Rep. Jamie Raskin, D-Md., a senior member of the House Judiciary panel, said Barr’s refusal to release Mueller’s full report “seems like the smell of whitewash and a cover-up is getting thicker and thicker.”

“We need to know what happened, and we need to correct the record,” he said. “Because all we have right now is that four-page press release that the attorney general put out at the beginning of the week.”

Barr’s refusal to provide Congress with the full report — and his statement to senators last week that he believed “spying did occur” against the president’s 2016 campaign — pointedly declined to refute charges that Mueller’s investigators were engaged in a “witch hunt.”

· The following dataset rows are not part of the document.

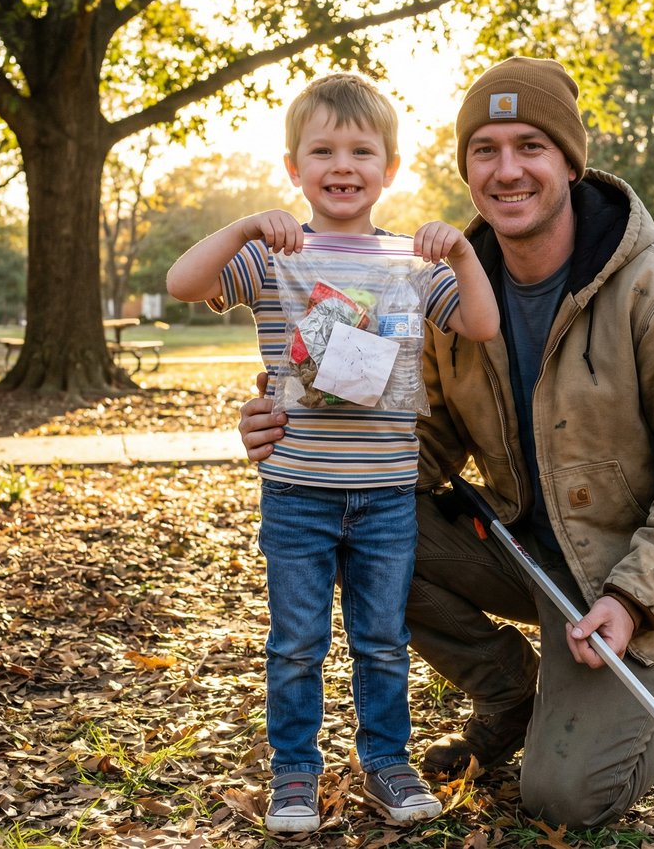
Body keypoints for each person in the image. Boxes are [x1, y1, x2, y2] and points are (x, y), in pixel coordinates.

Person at [237, 56, 654, 827]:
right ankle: (511, 688)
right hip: (527, 558)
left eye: (530, 146)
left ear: (569, 160)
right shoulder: (451, 289)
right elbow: (425, 442)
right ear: (467, 169)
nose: (507, 169)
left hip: (631, 579)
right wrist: (304, 423)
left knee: (565, 796)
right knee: (357, 525)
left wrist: (633, 597)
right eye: (486, 149)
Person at [165, 72, 500, 833]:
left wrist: (462, 254)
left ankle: (387, 760)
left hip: (386, 494)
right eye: (322, 150)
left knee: (383, 640)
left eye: (361, 150)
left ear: (390, 168)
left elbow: (479, 324)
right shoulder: (276, 254)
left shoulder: (408, 264)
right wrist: (246, 227)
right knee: (296, 642)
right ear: (293, 168)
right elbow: (184, 281)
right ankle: (294, 772)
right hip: (297, 492)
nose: (342, 164)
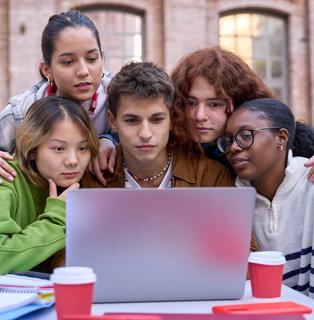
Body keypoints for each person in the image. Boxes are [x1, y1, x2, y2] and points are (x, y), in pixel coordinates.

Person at [216, 98, 314, 300]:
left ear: (281, 138)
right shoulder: (230, 201)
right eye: (228, 141)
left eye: (246, 135)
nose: (233, 148)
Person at [170, 46, 314, 182]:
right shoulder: (171, 147)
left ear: (241, 101)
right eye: (191, 103)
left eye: (214, 104)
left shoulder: (297, 140)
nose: (200, 116)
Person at [0, 9, 114, 185]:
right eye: (68, 62)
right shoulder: (20, 111)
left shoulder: (118, 96)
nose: (84, 71)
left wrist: (110, 139)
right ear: (47, 69)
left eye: (92, 58)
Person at [82, 61, 234, 189]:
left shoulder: (212, 177)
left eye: (156, 119)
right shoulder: (91, 180)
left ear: (172, 118)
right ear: (113, 121)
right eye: (131, 120)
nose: (145, 134)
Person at [0, 96, 99, 274]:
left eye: (82, 148)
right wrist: (56, 217)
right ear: (32, 150)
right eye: (59, 149)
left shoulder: (89, 182)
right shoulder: (6, 179)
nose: (73, 161)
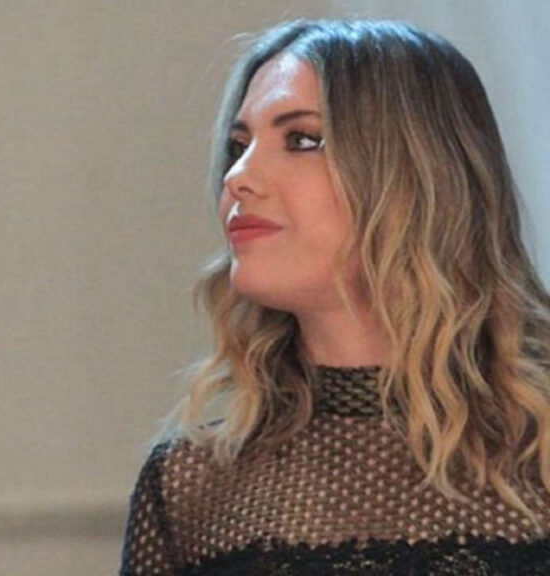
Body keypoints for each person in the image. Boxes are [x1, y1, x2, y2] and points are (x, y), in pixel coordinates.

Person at [120, 19, 550, 575]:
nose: (238, 177)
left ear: (416, 176)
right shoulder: (191, 487)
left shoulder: (538, 456)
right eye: (238, 146)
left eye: (303, 140)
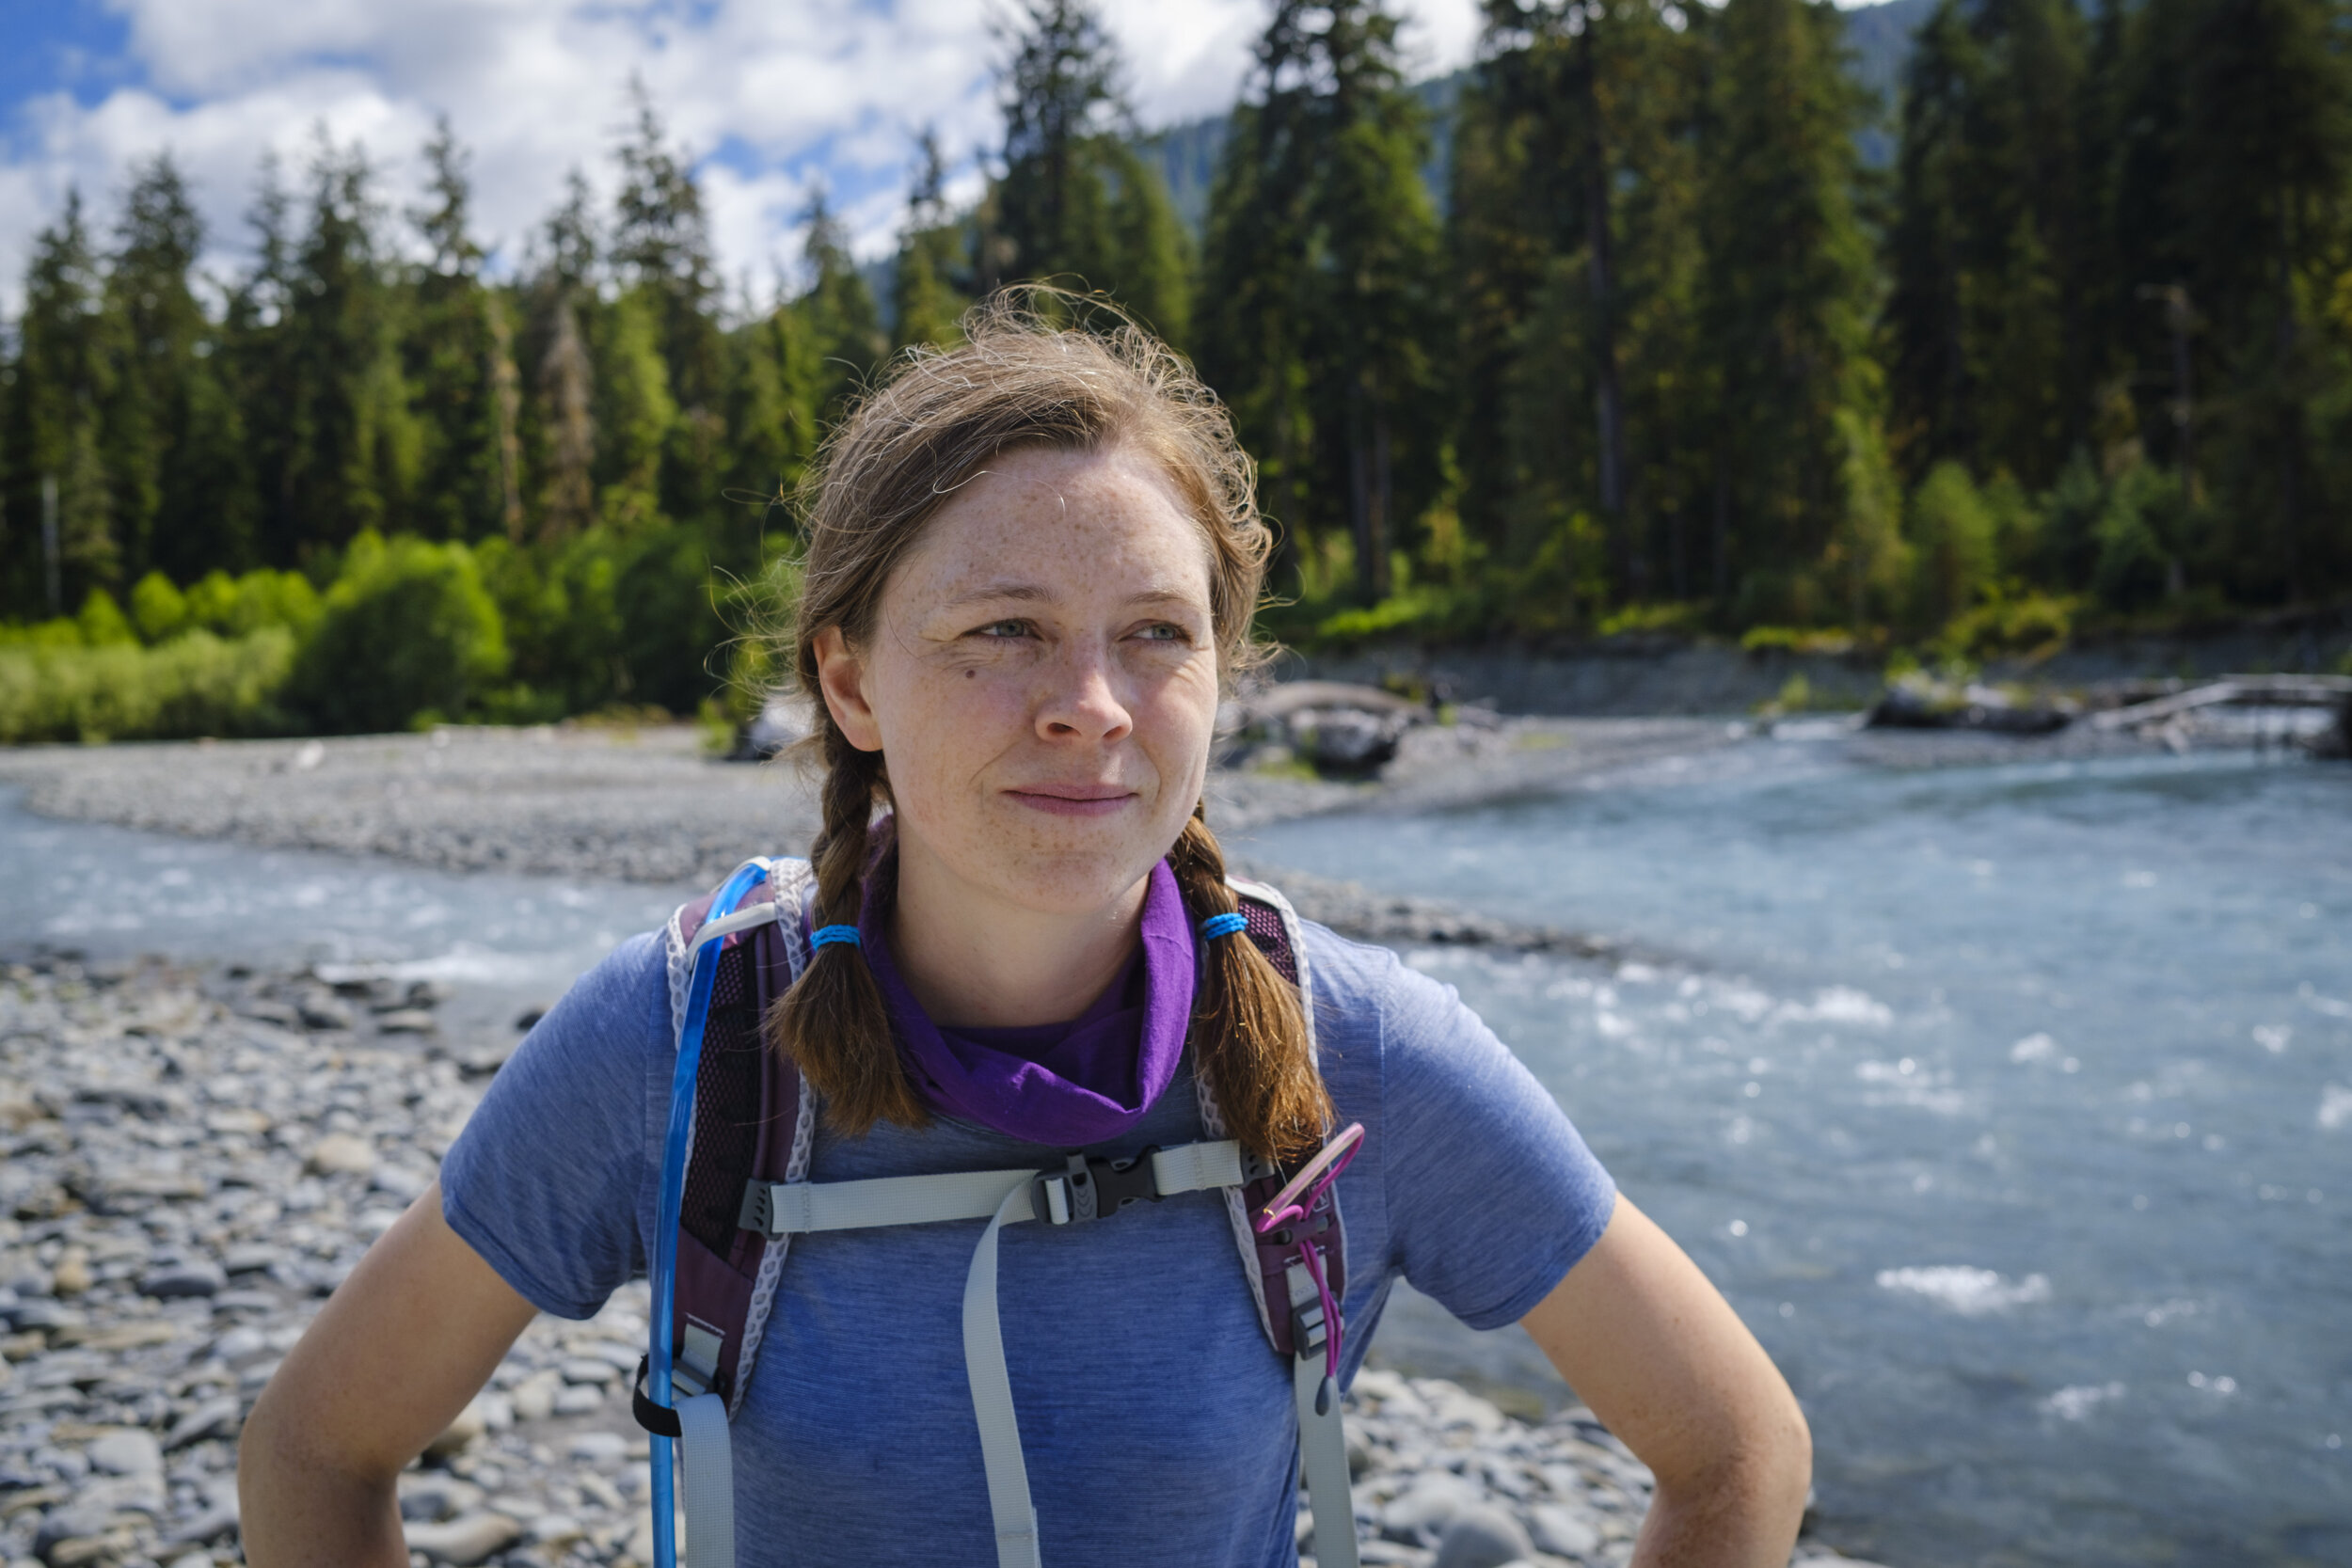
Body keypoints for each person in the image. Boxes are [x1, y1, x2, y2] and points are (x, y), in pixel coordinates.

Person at [239, 296, 1810, 1567]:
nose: (1091, 706)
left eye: (1155, 637)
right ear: (848, 683)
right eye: (1004, 633)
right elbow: (315, 1454)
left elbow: (1736, 1451)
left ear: (1223, 675)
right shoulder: (680, 1042)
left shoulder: (1360, 1052)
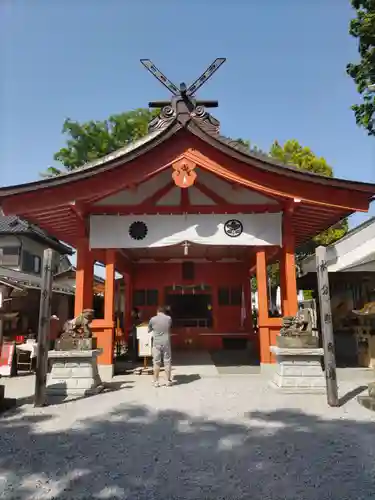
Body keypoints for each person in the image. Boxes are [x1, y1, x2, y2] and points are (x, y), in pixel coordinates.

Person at [148, 306, 172, 387]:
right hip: (166, 342)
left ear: (157, 311)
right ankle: (168, 381)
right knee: (167, 361)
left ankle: (156, 381)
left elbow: (149, 330)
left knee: (156, 362)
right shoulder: (168, 318)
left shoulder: (153, 319)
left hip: (156, 343)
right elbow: (169, 326)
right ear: (164, 312)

The president, who has stepped up his attacks in recent days as the possibility of damaging information in Mueller’s redacted report appears to grow, has long claimed that alleged anti-Trump bias at the FBI and the Justice Department spurred federal investigations into his campaign’s alleged ties to Russia during the 2016 election, demanding those intelligence officials be investigated themselves. Barr recently indicated his intention to investigate the origins of Mueller’s probe, as well as various counterintelligence decisions made by FBI and the Justice Department officials, bolstering some of the president’s allies who have vowed to expose a “deep state” conspiracy that claims there is a covert network entrenched inside the government working to undermine Trump.

It remains unclear whether the White House would move to invoke executive privilege in an attempt to keep portions of the report from Congress and the American public. Barr has said publicly that he has “no plans to submit the report to the White House for a privilege review.”

Barr’s plans to black out sensitive information in the report have drawn condemnation, particularly from Democrats who have demanded they be permitted to read the entire report and insisted the attorney general’s judgment is not the final word. The top law enforcement official previously identified four areas of information that will be redacted: grand jury material; information that could “compromise sources and methods” used in intelligence gathering; findings that could jeopardize ongoing investigations; and anything that would “unduly infringe on the personal privacy and reputational interests of peripheral third parties” associated with the investigation.

The attorney general is not required by the regulations governing the special counsel to share the report with the public or notify lawmakers of more than “brief notifications, with an outline of the actions and the reasons for them.” Barr’s defenders will likely say he fulfilled the pledges of transparency he made during his confirmation hearings to make as much of the document public as possible.

Democrats on the House Judiciary Committee plan to subpoena the Justice Department as early as Friday for all of Mueller’s findings, as they brace for a lengthy legal battle against Trump’s administration for access to the full report in the wake of Barr’s anticipated redactions.

Nadler, the panel’s chairman, has refrained from issuing subpoenas for the special counsel’s full document, noting he plans to wait for the attorney general to release the document to do so. Democrats on the committee and beyond have made it clear that the redacted document Barr intends to release would be insufficient and incomplete. Lawmakers are prepared to go to court to obtain Mueller’s full report along with underlying evidence.

Barr has said he would make himself available to testify before the Senate and House Judiciary Committees next month after the report is released. He is scheduled to appear before the panels on May 1 and May 2 for hearings about Mueller’s investigation and report.